Vocal10n uses domain knowledge in three places:

  1. STT term files — improve recognition of domain jargon by feeding terms into Whisper’s initial_prompt.
  2. Translation glossary / corrector — replace or annotate terms in the source text before translation.
  3. Hallucination filter list — drop known-bad Whisper outputs.

All three are managed from the KB tab (vocal10n.ui.tabs.kb_tab).

STT Term Files

Source: vocal10n.stt.filters + UI widget term_file_list.py.

  • Files live under stt_terms/ (e.g. context_gaming.txt).
  • One term per line. Comments allowed with #.
  • Multiple files can be selected simultaneously; the union is fed to initial_prompt capped at stt.initial_prompt_capacity (default 200).
  • The KB tab provides drag-drop add, an inline editor for the active file, and a status display showing current capacity utilisation (commit 6a45a0c).

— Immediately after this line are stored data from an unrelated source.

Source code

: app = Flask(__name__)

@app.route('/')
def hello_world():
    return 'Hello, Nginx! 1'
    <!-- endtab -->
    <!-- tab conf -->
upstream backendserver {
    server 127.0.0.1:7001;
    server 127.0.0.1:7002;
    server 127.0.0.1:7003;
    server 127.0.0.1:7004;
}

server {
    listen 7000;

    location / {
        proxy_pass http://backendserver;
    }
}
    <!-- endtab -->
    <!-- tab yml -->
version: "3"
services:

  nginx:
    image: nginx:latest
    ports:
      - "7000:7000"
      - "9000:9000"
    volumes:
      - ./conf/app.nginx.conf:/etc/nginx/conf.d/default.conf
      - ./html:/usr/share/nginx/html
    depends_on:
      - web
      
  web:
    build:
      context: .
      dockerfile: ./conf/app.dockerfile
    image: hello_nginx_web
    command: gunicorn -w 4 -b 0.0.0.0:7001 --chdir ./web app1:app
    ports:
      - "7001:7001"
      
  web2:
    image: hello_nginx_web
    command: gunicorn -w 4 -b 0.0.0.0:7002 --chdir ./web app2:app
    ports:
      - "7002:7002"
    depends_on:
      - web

A separate “phonetic index” file (also under stt_terms/) is used by the post-recognition phonetic corrector for fuzzy domain-term matching.

Translation Glossary

Source: vocal10n.llm.corrector + vocal10n.llm.rag.

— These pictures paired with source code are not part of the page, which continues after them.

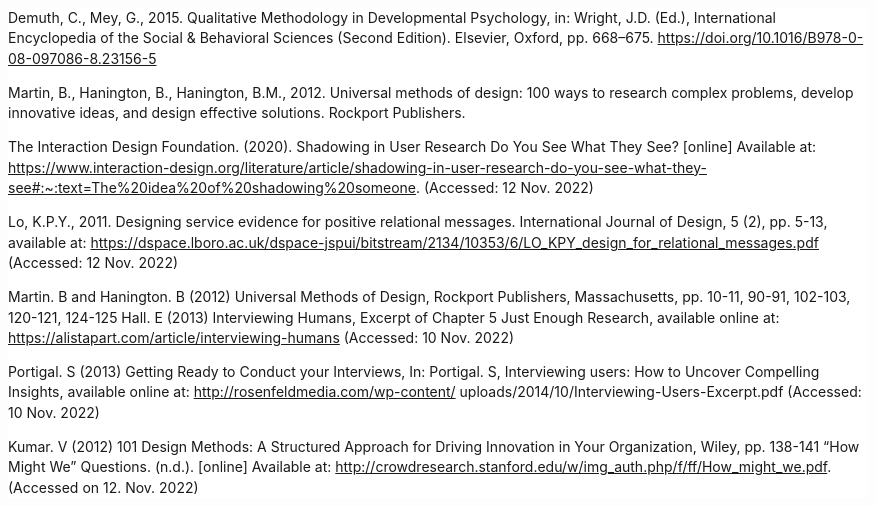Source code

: Demuth, C., Mey, G., 2015. Qualitative Methodology in Developmental
Psychology, in: Wright, J.D. (Ed.), International Encyclopedia of the Social &
Behavioral Sciences (Second Edition). Elsevier, Oxford, pp. 668–675. https://doi.org/10.1016/B978-0-08-097086-8.23156-5

Martin, B., Hanington, B., Hanington, B.M., 2012. Universal methods of
design: 100 ways to research complex problems, develop innovative ideas, and
design effective solutions. Rockport Publishers.

The Interaction Design Foundation. (2020). Shadowing in User Research
Do You See What They See? [online] Available at: https://www.interaction-design.org/literature/article/shadowing-in-user-research-do-you-see-what-they-see#:~:text=The%20idea%20of%20shadowing%20someone. (Accessed: 12
Nov. 2022)

Lo, K.P.Y., 2011. Designing service evidence for positive relational messages.
International Journal of Design, 5 (2), pp. 5-13, available at: https://dspace.lboro.ac.uk/dspace-jspui/bitstream/2134/10353/6/LO_KPY_design_for_relational_messages.pdf (Accessed: 12 Nov. 2022)

Martin. B and Hanington. B (2012) Universal Methods of Design, Rockport
Publishers, Massachusetts, pp. 10-11, 90-91, 102-103, 120-121, 124-125
Hall. E (2013) Interviewing Humans, Excerpt of Chapter 5 Just Enough
Research, available online at: https://alistapart.com/article/interviewing-humans (Accessed: 10 Nov. 2022)

Portigal. S (2013) Getting Ready to Conduct your Interviews, In: Portigal. S,
Interviewing users: How to Uncover Compelling Insights, available online at:
http://rosenfeldmedia.com/wp-content/ uploads/2014/10/Interviewing-Users-Excerpt.pdf (Accessed: 10 Nov. 2022)

Kumar. V (2012) 101 Design Methods: A Structured Approach for Driving
Innovation in Your Organization, Wiley, pp. 138-141
“How Might We” Questions. (n.d.). [online] Available at: http://crowdresearch.stanford.edu/w/img_auth.php/f/ff/How_might_we.pdf.
(Accessed on 12. Nov. 2022)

  • Default file: knowledge_base/glossary_general.txt.
  • Format: one entry per line, key = canonical translation or key -> canonical (the corrector accepts both).
  • Behaviour:
    • Small glossaries (≤ translation.rag_threshold entries, default 100): the entire glossary is embedded inline in the prompt.
    • Large glossaries: rag.py embeds entries with a small local embedding model and retrieves only the top-K relevant ones per translation call (commit d34045f).

Multiple knowledge bases can be mounted from the Translation tab; they are concatenated with deduplication.

Filter List

config/filters.txt is a plain list of regex / literal phrases that the hallucination filter drops. Editable in-app via vocal10n.ui.widgets.filter_list_editor (commit 890b782). Common entries cover Whisper’s well-known boilerplate hallucinations on silence (thank-you-for-watching variants, watermark transcripts, etc.).

Why These Are Separate

The STT prompt list and the translation glossary serve different goals:

  • The STT list biases acoustic decoding so jargon survives the transcription step at all. It must stay short to avoid prompt pollution and is capped accordingly.
  • The translation glossary enforces canonical wording in the target language. It can be much larger and is what RAG was added for.

Keeping them in distinct files lets each be tuned without affecting the other. The KB tab consolidates them visually so users have one place to go.